Pernahkah kamu mendengar nama bunga Udumbara? Bunga ini memiliki keunikan yang tidak dapat kamu temui setiap hari atau bahkan setahun sekali. Tetapi sampai sekarang bunga yang berukuran sangat kecil ini, sekitar 1 mm ini masih terus dipertanyakan dan menjadi misteri.
Ditemukan pertama kali di Cina
Bunga Udumbara pertama kali ditemukan di bawah mesin cuci, di Gunung Lushan, Provinsi Jiangxi, Cina. Namun tak hanya ada di negara yang terkenal dengan Panda itu saja, bunga Udumbara ini juga sempat muncul di beberapa negara, diantaranya Malaysia, Singapura, Australia, Amerika, dan Indonesia.
Bunga ini dapat tumbuh pada baja, logam, kaca, juga tanaman dengan cara menumpang.
Bunga yang memiliki banyak nama
Selain dikenal sebagai bunga udumbara, bangsa Jepang menyebut bunga ini dengan sebutan udonge. Bahkan udumbara atau dalam bahasa sansekertanya adalah udambara, memiliki arti bunga yang menguntungkan dari surga. Sedangkan sebagian orang menganggap jika udambara sebagai spesies youtan pulo yang cukup langka.
Mekar tiga ribu tahun sekali
Berbentuk kumpulan bunga – bunga putih, udumbara ternyata tidak seperti bunga lainnya yang mekar dengan jangka waktu yang tidak terlalu lama. Bunga misterius ini hanya mekar selama tiga ribu tahun sekali. Maka tak heran dengan waktu mekar begitu lama, bunga ini sangat sulit untuk ditemukan.

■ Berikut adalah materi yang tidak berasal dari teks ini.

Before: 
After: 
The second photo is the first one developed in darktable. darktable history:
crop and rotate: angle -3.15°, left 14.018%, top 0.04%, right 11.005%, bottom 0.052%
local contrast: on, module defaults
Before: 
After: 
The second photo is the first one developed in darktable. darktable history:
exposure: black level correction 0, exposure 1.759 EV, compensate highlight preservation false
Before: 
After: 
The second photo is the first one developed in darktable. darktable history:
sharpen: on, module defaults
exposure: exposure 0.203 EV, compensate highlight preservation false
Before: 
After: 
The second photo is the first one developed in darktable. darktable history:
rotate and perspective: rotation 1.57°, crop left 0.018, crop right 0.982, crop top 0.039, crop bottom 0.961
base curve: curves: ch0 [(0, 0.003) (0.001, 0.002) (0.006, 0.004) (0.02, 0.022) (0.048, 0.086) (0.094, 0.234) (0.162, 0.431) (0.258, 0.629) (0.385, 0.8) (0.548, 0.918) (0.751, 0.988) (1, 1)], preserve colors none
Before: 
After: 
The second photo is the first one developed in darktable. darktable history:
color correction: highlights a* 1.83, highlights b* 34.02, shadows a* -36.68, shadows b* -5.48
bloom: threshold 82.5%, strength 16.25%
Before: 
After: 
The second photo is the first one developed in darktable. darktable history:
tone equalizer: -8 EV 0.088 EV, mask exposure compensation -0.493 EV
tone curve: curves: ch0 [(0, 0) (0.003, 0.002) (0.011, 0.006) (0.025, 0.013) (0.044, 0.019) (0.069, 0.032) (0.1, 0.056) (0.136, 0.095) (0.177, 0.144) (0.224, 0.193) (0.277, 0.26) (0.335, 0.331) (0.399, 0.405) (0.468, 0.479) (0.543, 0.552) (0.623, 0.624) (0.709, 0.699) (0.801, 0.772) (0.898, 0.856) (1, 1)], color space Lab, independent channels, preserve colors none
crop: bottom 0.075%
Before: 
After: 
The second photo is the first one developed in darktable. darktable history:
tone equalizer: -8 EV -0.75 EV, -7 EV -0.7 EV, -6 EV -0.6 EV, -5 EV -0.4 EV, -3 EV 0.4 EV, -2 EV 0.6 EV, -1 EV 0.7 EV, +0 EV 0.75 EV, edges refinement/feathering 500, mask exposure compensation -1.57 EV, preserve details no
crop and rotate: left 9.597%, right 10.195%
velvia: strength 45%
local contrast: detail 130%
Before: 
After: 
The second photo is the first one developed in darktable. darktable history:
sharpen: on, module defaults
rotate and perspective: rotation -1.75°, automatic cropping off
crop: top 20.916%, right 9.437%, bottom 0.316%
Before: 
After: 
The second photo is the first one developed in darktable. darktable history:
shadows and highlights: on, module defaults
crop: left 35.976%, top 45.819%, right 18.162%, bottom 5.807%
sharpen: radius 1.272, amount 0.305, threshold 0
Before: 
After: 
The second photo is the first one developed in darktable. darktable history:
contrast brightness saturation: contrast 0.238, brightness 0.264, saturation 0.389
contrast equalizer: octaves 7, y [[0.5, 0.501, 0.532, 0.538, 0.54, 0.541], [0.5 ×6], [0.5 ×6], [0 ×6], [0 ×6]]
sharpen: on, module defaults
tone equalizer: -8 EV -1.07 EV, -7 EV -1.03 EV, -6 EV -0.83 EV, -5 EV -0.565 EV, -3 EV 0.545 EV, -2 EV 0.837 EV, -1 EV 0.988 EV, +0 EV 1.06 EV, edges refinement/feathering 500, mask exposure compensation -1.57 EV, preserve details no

Misteri bungauUdumbara masih perlu penelitian khusus
Berbeda dengan pandangan sebagian masyarakat yang menganggap jika bunga udumbara itu telah ada sejak lama.
Menurut para peneliti, selama ini yang disangka bunga udumbara adalah telur dari serangga lacewings hijau (green Lacewings) dari family chrysopidae.
Telur serangga hijau (green Lacewings) memang tergolong aneh, karena bentuknya berupa sulur – sulur putih panjang, berkepala bulat dan menempel pada dedaunan, serta ranting pohon.
Meskipun demikian, para peneliti tanah air dan mancanegara masih harus terus bekerja keras untuk melakukan riset bahkan penelitian secara khusus, apakah sebenarnya bunga udumbara itu memang ada ataukah tidak.